--- Problem statement ---
Could you output every record below exactly, leaving out the pictures?

[Saved data entries]
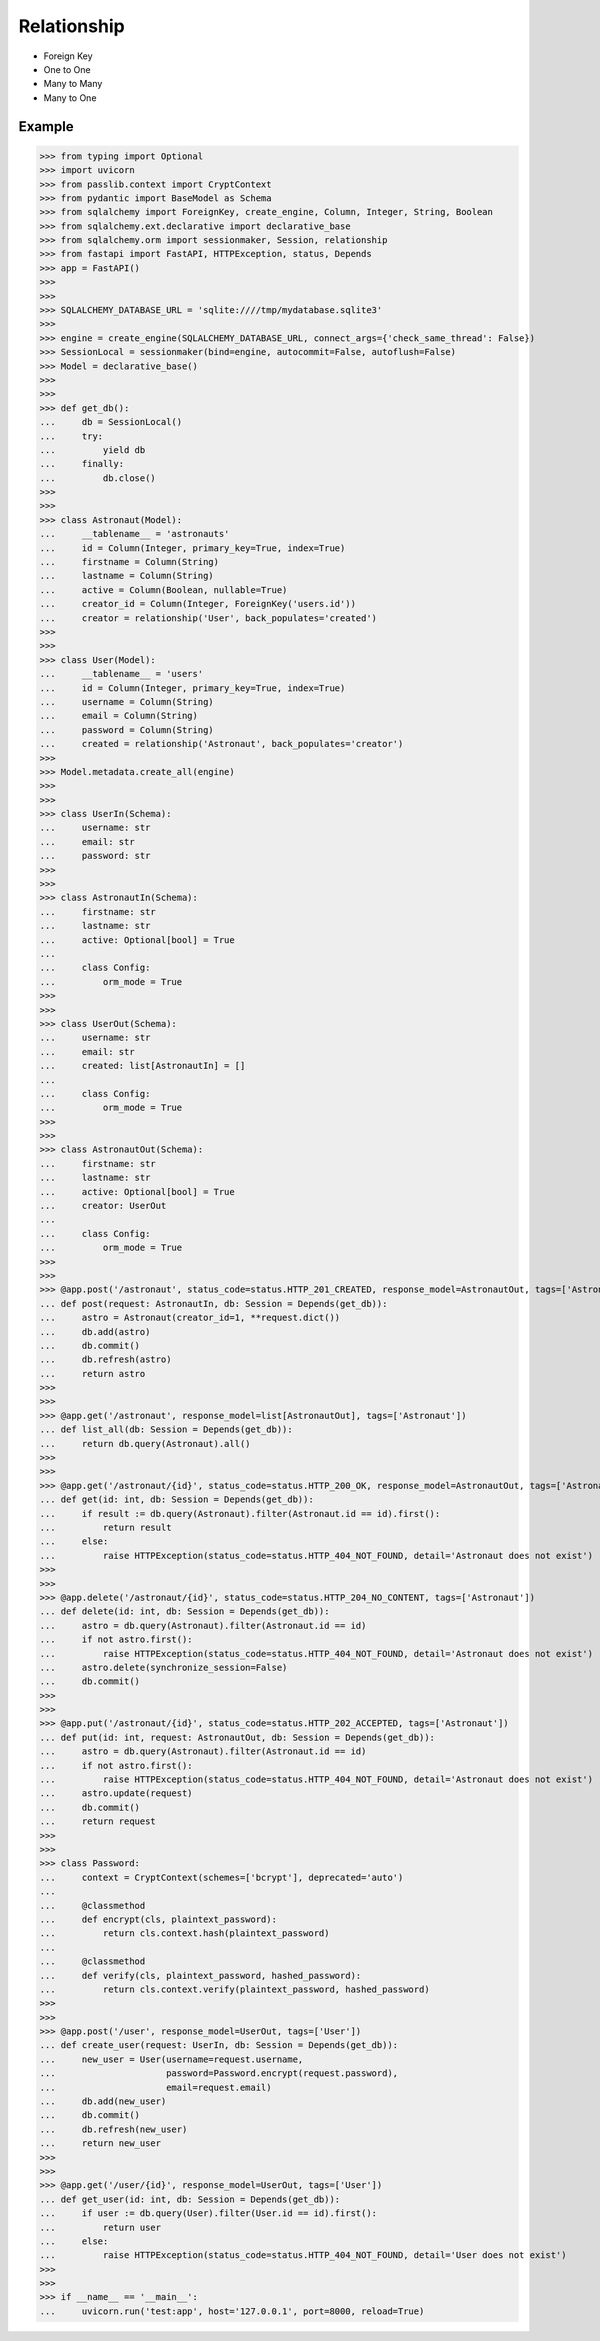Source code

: Relationship
============
* Foreign Key
* One to One
* Many to Many
* Many to One


Example
-------
>>> from typing import Optional
>>> import uvicorn
>>> from passlib.context import CryptContext
>>> from pydantic import BaseModel as Schema
>>> from sqlalchemy import ForeignKey, create_engine, Column, Integer, String, Boolean
>>> from sqlalchemy.ext.declarative import declarative_base
>>> from sqlalchemy.orm import sessionmaker, Session, relationship
>>> from fastapi import FastAPI, HTTPException, status, Depends
>>> app = FastAPI()
>>>
>>>
>>> SQLALCHEMY_DATABASE_URL = 'sqlite:////tmp/mydatabase.sqlite3'
>>>
>>> engine = create_engine(SQLALCHEMY_DATABASE_URL, connect_args={'check_same_thread': False})
>>> SessionLocal = sessionmaker(bind=engine, autocommit=False, autoflush=False)
>>> Model = declarative_base()
>>>
>>>
>>> def get_db():
...     db = SessionLocal()
...     try:
...         yield db
...     finally:
...         db.close()
>>>
>>>
>>> class Astronaut(Model):
...     __tablename__ = 'astronauts'
...     id = Column(Integer, primary_key=True, index=True)
...     firstname = Column(String)
...     lastname = Column(String)
...     active = Column(Boolean, nullable=True)
...     creator_id = Column(Integer, ForeignKey('users.id'))
...     creator = relationship('User', back_populates='created')
>>>
>>>
>>> class User(Model):
...     __tablename__ = 'users'
...     id = Column(Integer, primary_key=True, index=True)
...     username = Column(String)
...     email = Column(String)
...     password = Column(String)
...     created = relationship('Astronaut', back_populates='creator')
>>>
>>> Model.metadata.create_all(engine)
>>>
>>>
>>> class UserIn(Schema):
...     username: str
...     email: str
...     password: str
>>>
>>>
>>> class AstronautIn(Schema):
...     firstname: str
...     lastname: str
...     active: Optional[bool] = True
...
...     class Config:
...         orm_mode = True
>>>
>>>
>>> class UserOut(Schema):
...     username: str
...     email: str
...     created: list[AstronautIn] = []
...
...     class Config:
...         orm_mode = True
>>>
>>>
>>> class AstronautOut(Schema):
...     firstname: str
...     lastname: str
...     active: Optional[bool] = True
...     creator: UserOut
...
...     class Config:
...         orm_mode = True
>>>
>>>
>>> @app.post('/astronaut', status_code=status.HTTP_201_CREATED, response_model=AstronautOut, tags=['Astronaut'])
... def post(request: AstronautIn, db: Session = Depends(get_db)):
...     astro = Astronaut(creator_id=1, **request.dict())
...     db.add(astro)
...     db.commit()
...     db.refresh(astro)
...     return astro
>>>
>>>
>>> @app.get('/astronaut', response_model=list[AstronautOut], tags=['Astronaut'])
... def list_all(db: Session = Depends(get_db)):
...     return db.query(Astronaut).all()
>>>
>>>
>>> @app.get('/astronaut/{id}', status_code=status.HTTP_200_OK, response_model=AstronautOut, tags=['Astronaut'])
... def get(id: int, db: Session = Depends(get_db)):
...     if result := db.query(Astronaut).filter(Astronaut.id == id).first():
...         return result
...     else:
...         raise HTTPException(status_code=status.HTTP_404_NOT_FOUND, detail='Astronaut does not exist')
>>>
>>>
>>> @app.delete('/astronaut/{id}', status_code=status.HTTP_204_NO_CONTENT, tags=['Astronaut'])
... def delete(id: int, db: Session = Depends(get_db)):
...     astro = db.query(Astronaut).filter(Astronaut.id == id)
...     if not astro.first():
...         raise HTTPException(status_code=status.HTTP_404_NOT_FOUND, detail='Astronaut does not exist')
...     astro.delete(synchronize_session=False)
...     db.commit()
>>>
>>>
>>> @app.put('/astronaut/{id}', status_code=status.HTTP_202_ACCEPTED, tags=['Astronaut'])
... def put(id: int, request: AstronautOut, db: Session = Depends(get_db)):
...     astro = db.query(Astronaut).filter(Astronaut.id == id)
...     if not astro.first():
...         raise HTTPException(status_code=status.HTTP_404_NOT_FOUND, detail='Astronaut does not exist')
...     astro.update(request)
...     db.commit()
...     return request
>>>
>>>
>>> class Password:
...     context = CryptContext(schemes=['bcrypt'], deprecated='auto')
...
...     @classmethod
...     def encrypt(cls, plaintext_password):
...         return cls.context.hash(plaintext_password)
...
...     @classmethod
...     def verify(cls, plaintext_password, hashed_password):
...         return cls.context.verify(plaintext_password, hashed_password)
>>>
>>>
>>> @app.post('/user', response_model=UserOut, tags=['User'])
... def create_user(request: UserIn, db: Session = Depends(get_db)):
...     new_user = User(username=request.username,
...                     password=Password.encrypt(request.password),
...                     email=request.email)
...     db.add(new_user)
...     db.commit()
...     db.refresh(new_user)
...     return new_user
>>>
>>>
>>> @app.get('/user/{id}', response_model=UserOut, tags=['User'])
... def get_user(id: int, db: Session = Depends(get_db)):
...     if user := db.query(User).filter(User.id == id).first():
...         return user
...     else:
...         raise HTTPException(status_code=status.HTTP_404_NOT_FOUND, detail='User does not exist')
>>>
>>>
>>> if __name__ == '__main__':
...     uvicorn.run('test:app', host='127.0.0.1', port=8000, reload=True)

--- Response to the task ---
Source code

: Relationship
============
* Foreign Key
* One to One
* Many to Many
* Many to One


Example
-------
>>> from typing import Optional
>>> import uvicorn
>>> from passlib.context import CryptContext
>>> from pydantic import BaseModel as Schema
>>> from sqlalchemy import ForeignKey, create_engine, Column, Integer, String, Boolean
>>> from sqlalchemy.ext.declarative import declarative_base
>>> from sqlalchemy.orm import sessionmaker, Session, relationship
>>> from fastapi import FastAPI, HTTPException, status, Depends
>>> app = FastAPI()
>>>
>>>
>>> SQLALCHEMY_DATABASE_URL = 'sqlite:////tmp/mydatabase.sqlite3'
>>>
>>> engine = create_engine(SQLALCHEMY_DATABASE_URL, connect_args={'check_same_thread': False})
>>> SessionLocal = sessionmaker(bind=engine, autocommit=False, autoflush=False)
>>> Model = declarative_base()
>>>
>>>
>>> def get_db():
...     db = SessionLocal()
...     try:
...         yield db
...     finally:
...         db.close()
>>>
>>>
>>> class Astronaut(Model):
...     __tablename__ = 'astronauts'
...     id = Column(Integer, primary_key=True, index=True)
...     firstname = Column(String)
...     lastname = Column(String)
...     active = Column(Boolean, nullable=True)
...     creator_id = Column(Integer, ForeignKey('users.id'))
...     creator = relationship('User', back_populates='created')
>>>
>>>
>>> class User(Model):
...     __tablename__ = 'users'
...     id = Column(Integer, primary_key=True, index=True)
...     username = Column(String)
...     email = Column(String)
...     password = Column(String)
...     created = relationship('Astronaut', back_populates='creator')
>>>
>>> Model.metadata.create_all(engine)
>>>
>>>
>>> class UserIn(Schema):
...     username: str
...     email: str
...     password: str
>>>
>>>
>>> class AstronautIn(Schema):
...     firstname: str
...     lastname: str
...     active: Optional[bool] = True
...
...     class Config:
...         orm_mode = True
>>>
>>>
>>> class UserOut(Schema):
...     username: str
...     email: str
...     created: list[AstronautIn] = []
...
...     class Config:
...         orm_mode = True
>>>
>>>
>>> class AstronautOut(Schema):
...     firstname: str
...     lastname: str
...     active: Optional[bool] = True
...     creator: UserOut
...
...     class Config:
...         orm_mode = True
>>>
>>>
>>> @app.post('/astronaut', status_code=status.HTTP_201_CREATED, response_model=AstronautOut, tags=['Astronaut'])
... def post(request: AstronautIn, db: Session = Depends(get_db)):
...     astro = Astronaut(creator_id=1, **request.dict())
...     db.add(astro)
...     db.commit()
...     db.refresh(astro)
...     return astro
>>>
>>>
>>> @app.get('/astronaut', response_model=list[AstronautOut], tags=['Astronaut'])
... def list_all(db: Session = Depends(get_db)):
...     return db.query(Astronaut).all()
>>>
>>>
>>> @app.get('/astronaut/{id}', status_code=status.HTTP_200_OK, response_model=AstronautOut, tags=['Astronaut'])
... def get(id: int, db: Session = Depends(get_db)):
...     if result := db.query(Astronaut).filter(Astronaut.id == id).first():
...         return result
...     else:
...         raise HTTPException(status_code=status.HTTP_404_NOT_FOUND, detail='Astronaut does not exist')
>>>
>>>
>>> @app.delete('/astronaut/{id}', status_code=status.HTTP_204_NO_CONTENT, tags=['Astronaut'])
... def delete(id: int, db: Session = Depends(get_db)):
...     astro = db.query(Astronaut).filter(Astronaut.id == id)
...     if not astro.first():
...         raise HTTPException(status_code=status.HTTP_404_NOT_FOUND, detail='Astronaut does not exist')
...     astro.delete(synchronize_session=False)
...     db.commit()
>>>
>>>
>>> @app.put('/astronaut/{id}', status_code=status.HTTP_202_ACCEPTED, tags=['Astronaut'])
... def put(id: int, request: AstronautOut, db: Session = Depends(get_db)):
...     astro = db.query(Astronaut).filter(Astronaut.id == id)
...     if not astro.first():
...         raise HTTPException(status_code=status.HTTP_404_NOT_FOUND, detail='Astronaut does not exist')
...     astro.update(request)
...     db.commit()
...     return request
>>>
>>>
>>> class Password:
...     context = CryptContext(schemes=['bcrypt'], deprecated='auto')
...
...     @classmethod
...     def encrypt(cls, plaintext_password):
...         return cls.context.hash(plaintext_password)
...
...     @classmethod
...     def verify(cls, plaintext_password, hashed_password):
...         return cls.context.verify(plaintext_password, hashed_password)
>>>
>>>
>>> @app.post('/user', response_model=UserOut, tags=['User'])
... def create_user(request: UserIn, db: Session = Depends(get_db)):
...     new_user = User(username=request.username,
...                     password=Password.encrypt(request.password),
...                     email=request.email)
...     db.add(new_user)
...     db.commit()
...     db.refresh(new_user)
...     return new_user
>>>
>>>
>>> @app.get('/user/{id}', response_model=UserOut, tags=['User'])
... def get_user(id: int, db: Session = Depends(get_db)):
...     if user := db.query(User).filter(User.id == id).first():
...         return user
...     else:
...         raise HTTPException(status_code=status.HTTP_404_NOT_FOUND, detail='User does not exist')
>>>
>>>
>>> if __name__ == '__main__':
...     uvicorn.run('test:app', host='127.0.0.1', port=8000, reload=True)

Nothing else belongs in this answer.